Oh Jesus, i hate to even dare to think where i would be if You had not drunk the cup of sin that was so undeserved and so depraved. I cannot bear to even ponder what all was in that cup, no less look beyond all my sinfulness without You to see where i would be if You had said no to Your Father. My heart is overwhelmed with sorrow for You and what You had to endure...and gratitude that You did so that the world might be redeemed and have a relationship with God and You and Your Holy Spirit. Thanks You isn't enough. I adore You is but even more than just saying I adore You, i want to adore you with the way I live and relate to other and respond in willing obedience to whatever You ask of me.  I want to say "as You wish" just as You said "as You wish" to Your Father in the garden of Gethsemane.
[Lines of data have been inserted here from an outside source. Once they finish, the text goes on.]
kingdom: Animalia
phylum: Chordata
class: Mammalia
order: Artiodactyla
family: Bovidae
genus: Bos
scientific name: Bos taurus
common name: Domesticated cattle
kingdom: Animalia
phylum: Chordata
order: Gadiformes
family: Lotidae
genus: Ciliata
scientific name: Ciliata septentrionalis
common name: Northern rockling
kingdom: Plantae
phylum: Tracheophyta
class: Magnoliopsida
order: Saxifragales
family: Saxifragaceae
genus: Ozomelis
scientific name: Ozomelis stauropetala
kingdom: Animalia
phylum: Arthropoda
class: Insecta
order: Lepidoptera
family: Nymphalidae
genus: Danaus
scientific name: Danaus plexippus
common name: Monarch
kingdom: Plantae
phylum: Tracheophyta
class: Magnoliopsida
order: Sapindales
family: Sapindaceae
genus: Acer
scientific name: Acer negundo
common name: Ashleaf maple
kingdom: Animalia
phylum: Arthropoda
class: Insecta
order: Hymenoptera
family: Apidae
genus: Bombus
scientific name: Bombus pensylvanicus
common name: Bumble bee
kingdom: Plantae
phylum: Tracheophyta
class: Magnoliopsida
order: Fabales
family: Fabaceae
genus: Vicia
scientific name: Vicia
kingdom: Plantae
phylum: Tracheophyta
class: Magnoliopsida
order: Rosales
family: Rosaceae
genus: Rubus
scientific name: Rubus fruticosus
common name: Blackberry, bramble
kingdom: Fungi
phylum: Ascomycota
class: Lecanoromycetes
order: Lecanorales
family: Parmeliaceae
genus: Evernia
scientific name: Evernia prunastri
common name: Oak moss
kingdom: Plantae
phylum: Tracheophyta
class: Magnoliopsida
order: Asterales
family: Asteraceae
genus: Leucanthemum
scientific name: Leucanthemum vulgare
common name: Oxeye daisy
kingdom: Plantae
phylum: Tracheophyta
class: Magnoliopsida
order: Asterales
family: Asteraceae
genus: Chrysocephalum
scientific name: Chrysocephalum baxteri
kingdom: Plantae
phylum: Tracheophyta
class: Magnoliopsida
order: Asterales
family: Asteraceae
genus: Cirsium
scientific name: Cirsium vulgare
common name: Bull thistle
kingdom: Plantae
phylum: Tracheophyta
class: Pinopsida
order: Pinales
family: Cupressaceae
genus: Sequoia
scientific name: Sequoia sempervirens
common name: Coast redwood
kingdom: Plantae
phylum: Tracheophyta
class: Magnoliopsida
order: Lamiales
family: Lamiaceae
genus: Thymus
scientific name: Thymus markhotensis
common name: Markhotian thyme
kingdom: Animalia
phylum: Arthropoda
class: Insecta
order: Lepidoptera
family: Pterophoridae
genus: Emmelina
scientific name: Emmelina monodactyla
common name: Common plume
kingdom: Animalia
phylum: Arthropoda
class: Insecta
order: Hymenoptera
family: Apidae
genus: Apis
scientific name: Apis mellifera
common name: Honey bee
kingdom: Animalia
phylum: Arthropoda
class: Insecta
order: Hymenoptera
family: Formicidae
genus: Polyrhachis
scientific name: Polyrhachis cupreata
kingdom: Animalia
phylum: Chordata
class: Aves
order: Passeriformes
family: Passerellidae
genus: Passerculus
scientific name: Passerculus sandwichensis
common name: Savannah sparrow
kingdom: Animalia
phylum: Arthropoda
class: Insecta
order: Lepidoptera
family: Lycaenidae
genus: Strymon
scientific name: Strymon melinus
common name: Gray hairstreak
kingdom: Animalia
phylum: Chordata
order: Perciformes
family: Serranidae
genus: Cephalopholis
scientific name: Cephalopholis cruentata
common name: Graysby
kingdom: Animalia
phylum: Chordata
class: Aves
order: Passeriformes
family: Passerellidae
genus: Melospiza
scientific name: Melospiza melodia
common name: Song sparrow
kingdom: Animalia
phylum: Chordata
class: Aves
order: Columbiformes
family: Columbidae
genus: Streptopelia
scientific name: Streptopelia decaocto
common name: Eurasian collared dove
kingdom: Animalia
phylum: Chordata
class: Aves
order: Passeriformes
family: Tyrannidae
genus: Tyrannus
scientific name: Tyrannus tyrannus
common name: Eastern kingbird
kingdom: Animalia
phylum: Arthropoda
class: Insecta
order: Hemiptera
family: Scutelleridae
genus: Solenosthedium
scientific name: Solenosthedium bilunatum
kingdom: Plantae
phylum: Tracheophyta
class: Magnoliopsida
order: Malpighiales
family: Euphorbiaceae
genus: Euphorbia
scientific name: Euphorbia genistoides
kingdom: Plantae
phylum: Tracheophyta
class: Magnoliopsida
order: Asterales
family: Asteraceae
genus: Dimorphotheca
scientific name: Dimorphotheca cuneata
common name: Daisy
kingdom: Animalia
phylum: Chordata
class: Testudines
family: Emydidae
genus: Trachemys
I want everyday to be a day i say yes to You.

I drank that cup out of my love for my Father because even though it looked like His intentions toward me were not good, I know Him and His good was not only for me, knowing i would experience resurrection and life eternal but also that i would complete my purpose. His intentions were deeply good also for the whole world to have the opportunity to be reconciled back to Him as well as being totally just in judging all sin and death. He could do no less than have a plan that not only saved His own but judged all the sin in the world. When you wonder about your circumstances and they look dire and you wonder if His intentions for you are good, I understand even more...but know nothing can separate you from His love and good intentions...ever.